───── Available records ─────
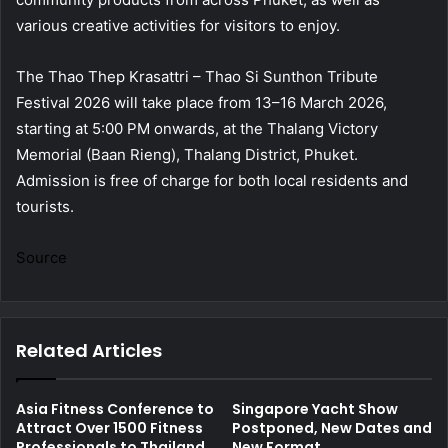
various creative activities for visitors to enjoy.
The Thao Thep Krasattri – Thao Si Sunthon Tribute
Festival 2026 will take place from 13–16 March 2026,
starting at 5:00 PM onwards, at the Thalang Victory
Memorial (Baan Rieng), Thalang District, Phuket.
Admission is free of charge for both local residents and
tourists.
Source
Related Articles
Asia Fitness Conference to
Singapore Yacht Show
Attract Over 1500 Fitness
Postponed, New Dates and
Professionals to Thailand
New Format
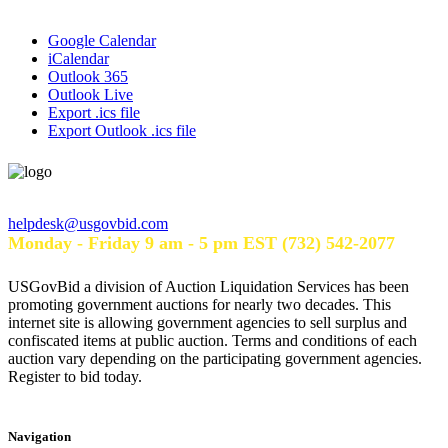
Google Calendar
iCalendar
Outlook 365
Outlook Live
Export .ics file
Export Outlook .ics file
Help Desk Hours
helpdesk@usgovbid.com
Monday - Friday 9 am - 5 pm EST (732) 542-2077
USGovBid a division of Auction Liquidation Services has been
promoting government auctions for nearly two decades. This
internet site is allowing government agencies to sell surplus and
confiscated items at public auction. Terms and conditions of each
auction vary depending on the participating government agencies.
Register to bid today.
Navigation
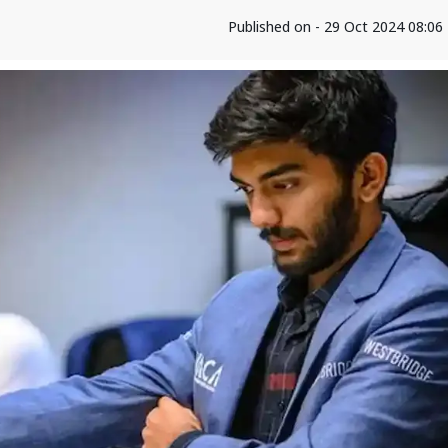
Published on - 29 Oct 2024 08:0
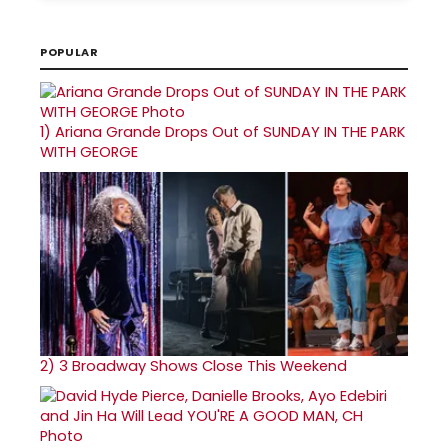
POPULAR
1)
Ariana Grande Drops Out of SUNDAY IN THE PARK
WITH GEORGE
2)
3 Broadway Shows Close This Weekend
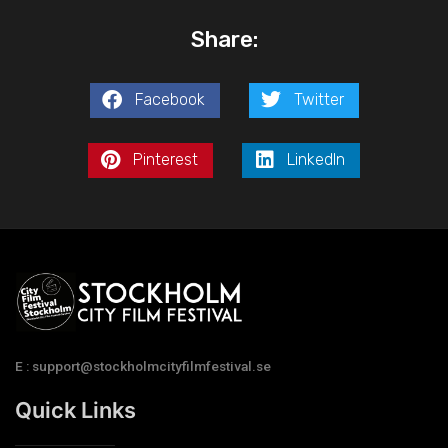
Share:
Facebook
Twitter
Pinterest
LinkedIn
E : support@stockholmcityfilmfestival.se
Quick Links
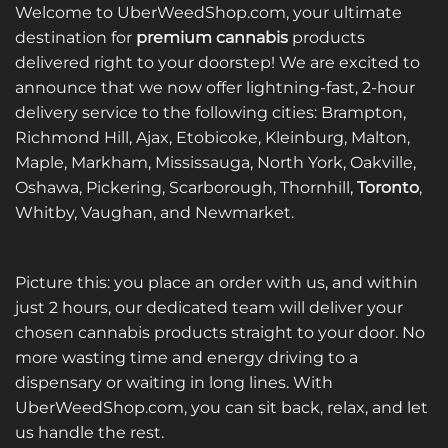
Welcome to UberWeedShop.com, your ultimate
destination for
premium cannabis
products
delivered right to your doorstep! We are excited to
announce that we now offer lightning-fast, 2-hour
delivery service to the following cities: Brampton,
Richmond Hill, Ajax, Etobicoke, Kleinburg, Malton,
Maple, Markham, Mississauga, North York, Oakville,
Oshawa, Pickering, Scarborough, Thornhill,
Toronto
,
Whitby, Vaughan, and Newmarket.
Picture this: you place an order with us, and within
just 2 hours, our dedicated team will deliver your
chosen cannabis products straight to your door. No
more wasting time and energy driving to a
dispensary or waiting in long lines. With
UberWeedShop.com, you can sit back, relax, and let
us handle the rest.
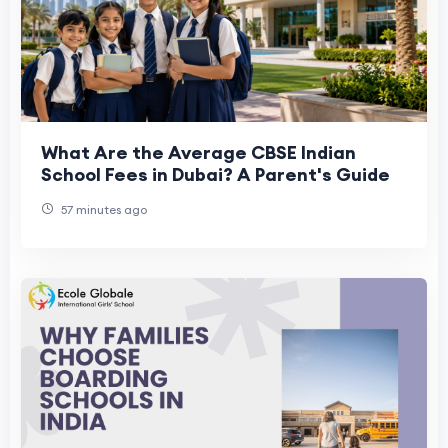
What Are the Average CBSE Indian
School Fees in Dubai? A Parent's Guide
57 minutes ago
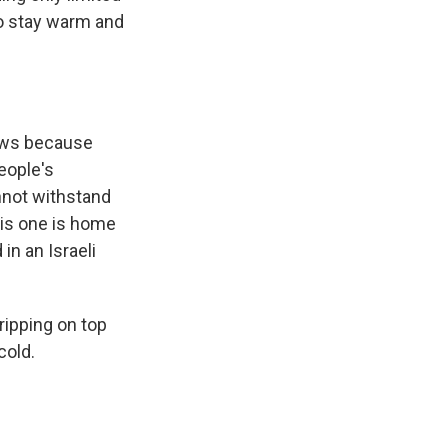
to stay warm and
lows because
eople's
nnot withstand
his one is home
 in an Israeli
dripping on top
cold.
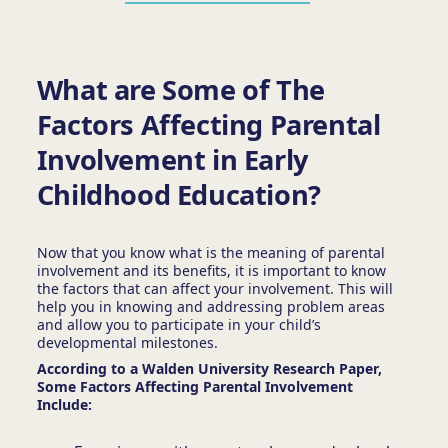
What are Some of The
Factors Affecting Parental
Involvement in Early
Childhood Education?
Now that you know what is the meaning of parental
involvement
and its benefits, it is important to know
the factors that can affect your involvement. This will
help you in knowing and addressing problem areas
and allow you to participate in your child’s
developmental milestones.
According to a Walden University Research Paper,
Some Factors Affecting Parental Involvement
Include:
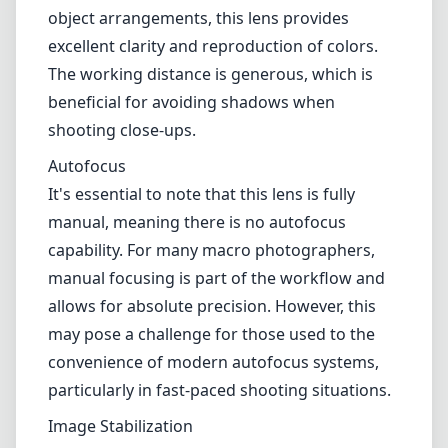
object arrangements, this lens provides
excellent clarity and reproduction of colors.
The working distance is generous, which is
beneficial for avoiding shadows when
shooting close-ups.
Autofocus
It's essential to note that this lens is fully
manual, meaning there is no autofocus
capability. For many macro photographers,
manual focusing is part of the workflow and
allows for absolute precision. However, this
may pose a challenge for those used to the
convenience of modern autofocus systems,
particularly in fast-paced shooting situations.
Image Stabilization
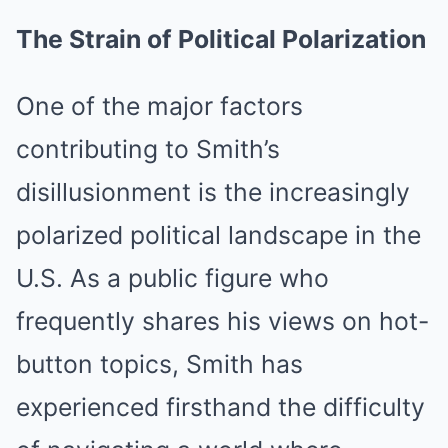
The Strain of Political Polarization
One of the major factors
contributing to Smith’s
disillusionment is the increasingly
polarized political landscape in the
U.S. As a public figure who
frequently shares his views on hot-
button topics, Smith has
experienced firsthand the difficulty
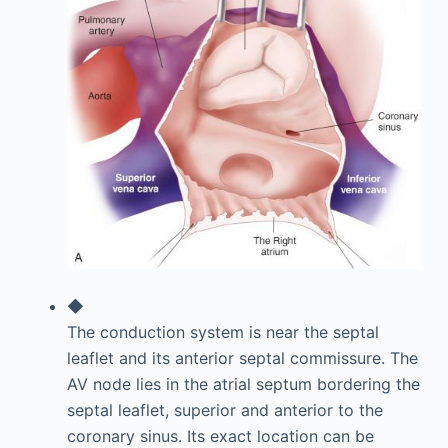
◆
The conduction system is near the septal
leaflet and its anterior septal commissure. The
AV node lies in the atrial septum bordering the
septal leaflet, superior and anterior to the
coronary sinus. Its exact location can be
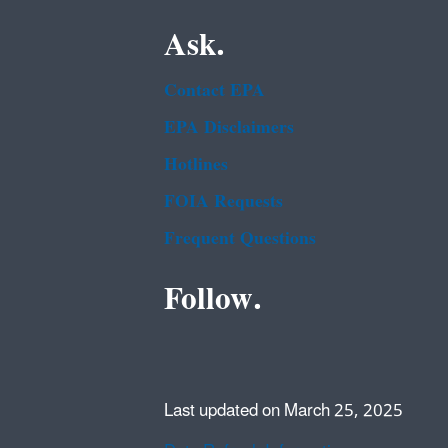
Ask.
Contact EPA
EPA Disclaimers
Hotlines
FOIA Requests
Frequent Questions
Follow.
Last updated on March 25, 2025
─────
**To-do item:** When the string "file" occurs in a line of the material, that line belongs in the answer.

**Exercise answer:**
Export .ics file
Export Outlook .ics file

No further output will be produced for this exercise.